THE PROBLEM
From the entries below, copy out all lines holding "input".

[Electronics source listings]
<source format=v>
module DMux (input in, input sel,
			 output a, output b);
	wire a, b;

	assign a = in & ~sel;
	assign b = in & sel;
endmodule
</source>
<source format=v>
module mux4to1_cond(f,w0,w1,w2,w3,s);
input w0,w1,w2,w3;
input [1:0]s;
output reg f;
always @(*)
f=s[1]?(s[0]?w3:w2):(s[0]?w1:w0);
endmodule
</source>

---

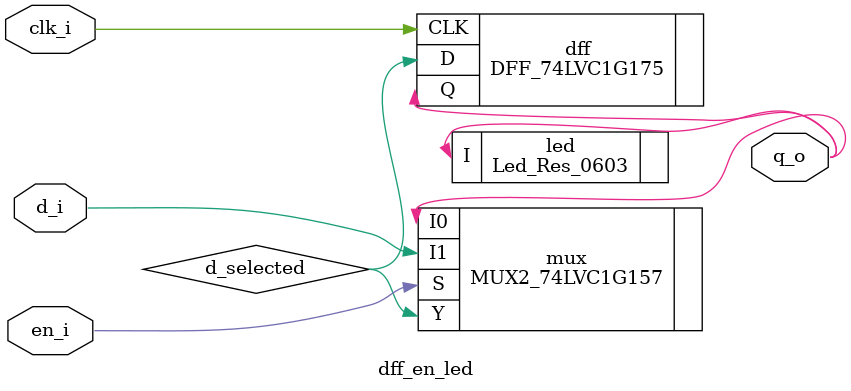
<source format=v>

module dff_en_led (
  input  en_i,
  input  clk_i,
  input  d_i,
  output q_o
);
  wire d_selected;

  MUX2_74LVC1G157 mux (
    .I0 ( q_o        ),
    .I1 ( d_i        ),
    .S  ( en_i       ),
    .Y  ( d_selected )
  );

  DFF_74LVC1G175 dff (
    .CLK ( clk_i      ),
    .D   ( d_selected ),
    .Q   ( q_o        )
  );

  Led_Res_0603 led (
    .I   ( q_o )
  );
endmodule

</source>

ANSWER BOX
module DMux (input in, input sel,
input w0,w1,w2,w3;
input [1:0]s;
  input  en_i,
  input  clk_i,
  input  d_i,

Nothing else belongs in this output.